# Cheap flatpack vivs



## Darren25 (Oct 4, 2008)

Looking for a 4x2x2 standard flatpack viv. Where is the best place to get one? Most I've seen have been in the £120-140 range. Building my own isn't an option cause my DIY skills are on par with Gordon Browns leadership skills....ZERO!


----------



## georgieabc123 (Jul 17, 2008)

i know someone in essex who delivers she sells 4x2x2 for 95 and its made out of solid oak she carges 1 pound a mile to deliver she has a link on gumtree 
Custom Made Vivarium (S Rainham, Essex Dogs in London there good i got 2 vivs from her they where top quality:2thumb: and its already put together for you


----------



## 15060 (Feb 17, 2008)

:blush: yep thats me, guilty as charged.......lol

We do deliver, but our vivs are of the highest quality, and therefore not flat packed, ur more than welcome to come and visit us if it is a top quality vivarium u are looking for


----------



## georgieabc123 (Jul 17, 2008)

lol see im giving you customers :lol2:


----------



## 15060 (Feb 17, 2008)

ill have to put u on the payroll......:lol2:


----------



## Skyespirit86 (Feb 23, 2008)

I have found reptilekeeping.com and swellreptiles.co.uk as being the cheapest. Both deliver the vivs for free or the postage is included in the price. I recently got the largest aquapac vivexotic vivarium available which is 55inch long for £148.95 which is the cheapest I can find on the net. Swell reptiles were selling it for £160 which is also not a _bad_ deal but everywhere else it was £180+ 

You can get a 4ft by 1.5 ft on reptilekeeping.com for £112.95 inc p &p. (I don't recall seeing vivs among the current aquapac range that are more than 1.5ft in width unless you get the huge 55inch one... aquapac is the only brand of wooden vivs that I commonly see- only other option being get one custom built, or DIY)


----------



## 15060 (Feb 17, 2008)

plus, if im correct, they are only 15mm compared to 18mm offered by viv builders.

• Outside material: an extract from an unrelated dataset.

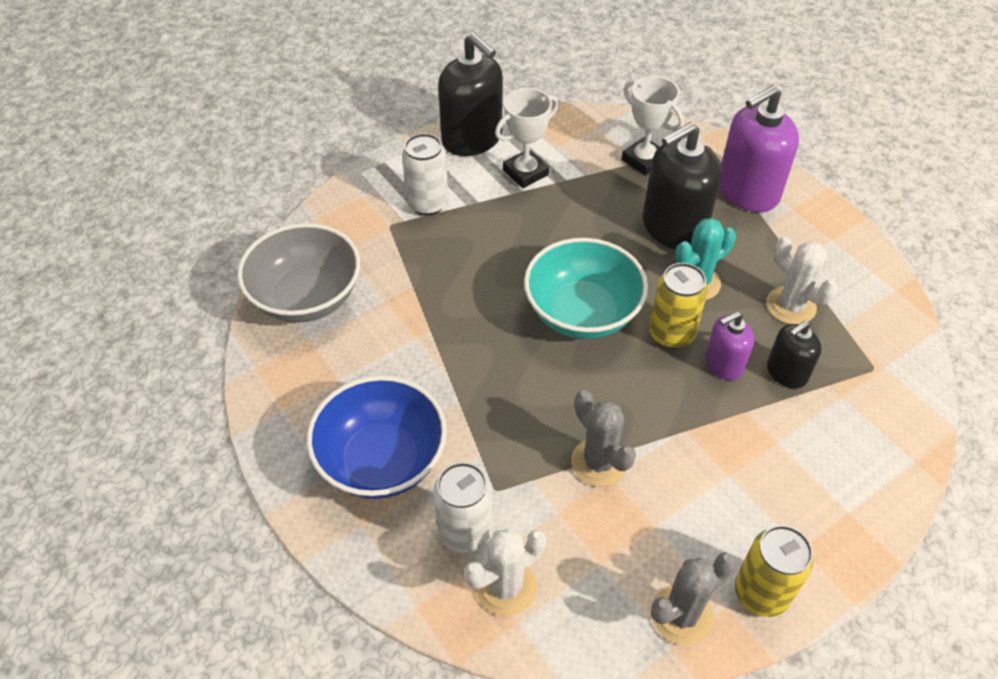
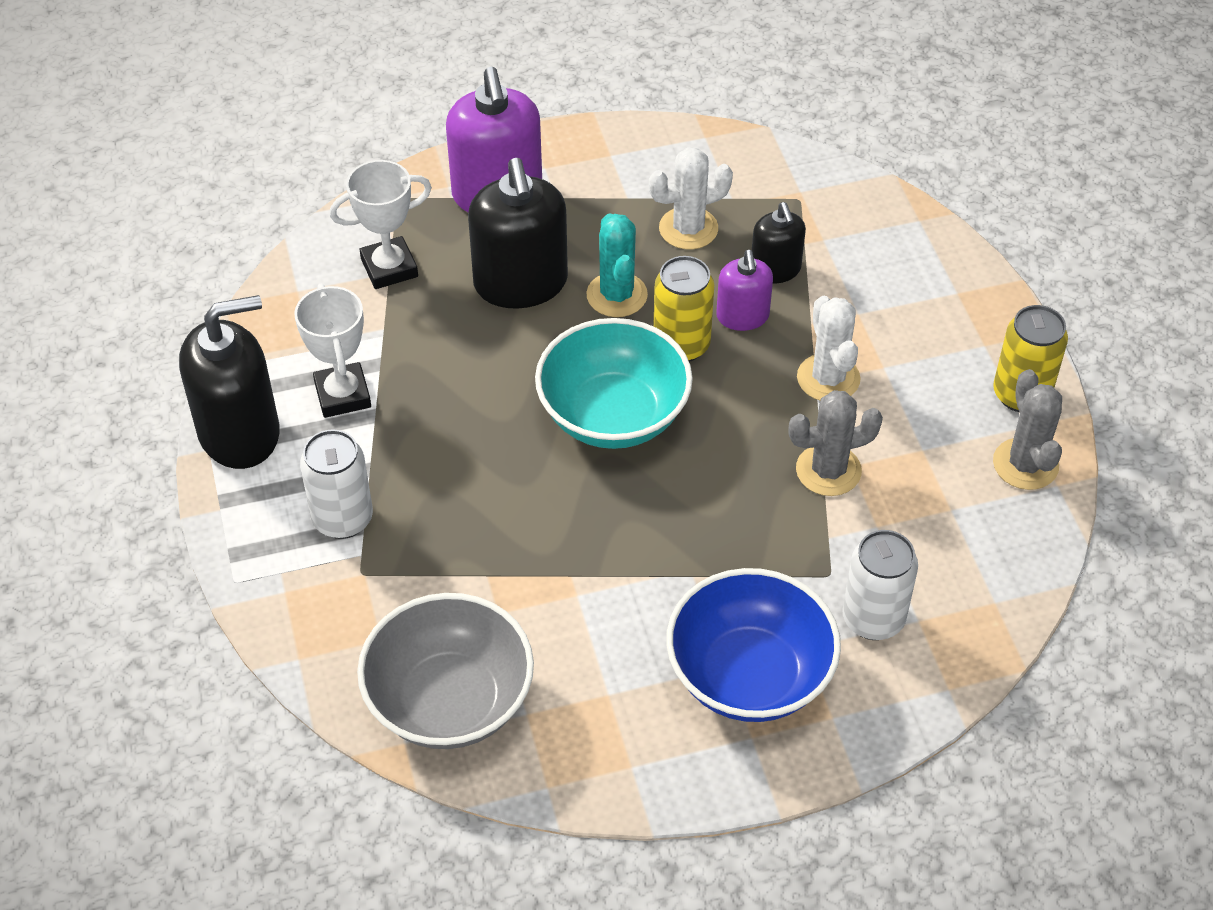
camera: 70 degrees left, 0 degrees up
white cactus [464,528,546,616] -> white cactus moved to [797,296,861,400]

Features - solid back. Vivexotic vivarium / vivarium cabinet features, 15mm thick wood. Frogs, tortoises, geckos, lizards, snakes suitable


----------



## Darren25 (Oct 4, 2008)

loobylou211 said:


> :blush: yep thats me, guilty as charged.......lol
> 
> We do deliver, but our vivs are of the highest quality, and therefore not flat packed, ur more than welcome to come and visit us if it is a top quality vivarium u are looking for


Delivery would cost more then the viv which is a shame.


----------



## 15060 (Feb 17, 2008)

well i make a great cup of tea if u wanted to come and collect


----------



## 15060 (Feb 17, 2008)

I make a great cup of tea, if u want to pop over and collect one, weve had people travel hundreds of miles for our vivs.......more the merrier! :lol2:


----------



## Darren25 (Oct 4, 2008)

No car/license, so no can do.

I need to move to Essex really lol good shops, loads of snakes for sell in the area etc here in Plymouth they only sell baseball caps and trackie bottoms.

Undecided on what's going in it yet lol it's a throw up between a 08 BRB or an 04 Jungle.


----------



## debcot1 (May 13, 2008)

www.livefoodsbypost.co.uk do the vivexotic 4ft for £99.99 online price, not sure how much the delivery is though.:2thumb:


----------



## Lotus Nut (Jan 7, 2008)

If you had posted couple of weeks ago i could have delivered one as i was in Cornwall last weekend and delivered couple of 4x2x2's and a small stack.


----------



## Darren25 (Oct 4, 2008)

debcot1 said:


> www.livefoodsbypost.co.uk do the vivexotic 4ft for £99.99 online price, not sure how much the delivery is though.:2thumb:


Cheaper then that! £69.99 for a 4 footer. Next day courier so prob around £30ish for p&p.

Cheers


----------



## Lotus Nut (Jan 7, 2008)

Darren25 said:


> Cheaper then that! £69.99 for a 4 footer. Next day courier so prob around £30ish for p&p.
> 
> Cheers


The value vivs at that price are only 15" deep with ordinary hardboard backs, for adult beardies the suggested floor space is 4ft x 2ft.


----------